Assistant Professor of Environmental Studies Denise Bruesewitz will be joining the ES program in the fall of 2012
Dr. Bruesewitz is broadly interested in how human activities alter aquatic ecosystems and the services they provide. To explore these interests, she creatively applies tools from biogeochemistry and ecosystem ecology to develop research questions relating to anthropogenic impacts such as land use change, climate change, or the spread of invasive species.Her background in carbon and nutrient cycling spans diverse aquatic ecosystems including streams, large rivers, lakes, and coastal marine environments.
Dr. Bruesewitz is originally from Rockford, Illinois. She graduated with a B.S. in Biology from Winona State University in Winona, MN. As an undergraduate, she examined competition between zebra mussels and hydropsychid caddisflies in the Upper Mississippi River. She received her Ph.D. from the University of Notre Dame, where she studied how invasive zebra mussels alter nitrogen cycling. She has since done postdoctoral research at the University of Waikato in New Zealand and at the University of Texas Marine Science Institute. In New Zealand, she examined how recent increases in agriculture and subsequent nutrient pollution alters nitrogen and carbon cycling in the Rotorua Lakes. Her work in Texas is geared towards developing water quality management recommendations for the Gulf of Mexico in cooperation with the Gulf of Mexico Alliance (GOMA) and the US EPA.
Dr. Bruesewitz is a mother to two young children. When she isn’t busy reading Dr.
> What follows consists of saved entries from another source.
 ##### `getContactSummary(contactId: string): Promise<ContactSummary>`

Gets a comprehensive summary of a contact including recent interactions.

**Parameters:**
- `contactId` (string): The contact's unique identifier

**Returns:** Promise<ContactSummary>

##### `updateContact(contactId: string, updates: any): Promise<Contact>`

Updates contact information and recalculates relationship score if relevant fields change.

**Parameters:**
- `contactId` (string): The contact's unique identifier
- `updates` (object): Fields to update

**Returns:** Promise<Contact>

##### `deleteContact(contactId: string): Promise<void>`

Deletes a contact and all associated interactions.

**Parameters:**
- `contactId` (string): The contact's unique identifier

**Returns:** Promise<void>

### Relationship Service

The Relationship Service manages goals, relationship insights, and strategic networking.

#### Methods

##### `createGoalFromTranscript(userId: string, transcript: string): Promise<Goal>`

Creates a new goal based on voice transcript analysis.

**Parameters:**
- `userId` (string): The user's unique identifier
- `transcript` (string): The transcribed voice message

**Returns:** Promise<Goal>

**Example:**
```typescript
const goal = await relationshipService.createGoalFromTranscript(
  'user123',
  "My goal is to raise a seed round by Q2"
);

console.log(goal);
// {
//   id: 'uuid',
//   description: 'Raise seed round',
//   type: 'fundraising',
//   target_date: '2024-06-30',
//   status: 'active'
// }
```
Seuss or studying mud, she enjoys canoeing and snowshoeing with her family. She also is an avid gardener, baker of bread, and knitter.
Next year, Professor Bruesewitz is looking forward to teaching Problems in Environmental Science (ES494) in the fall and a new course in Aquatic Ecology (ES356) in the spring.
We are delighted to have Prof. Denise Bruesewitz joining the Colby faculty in the fall of 2012.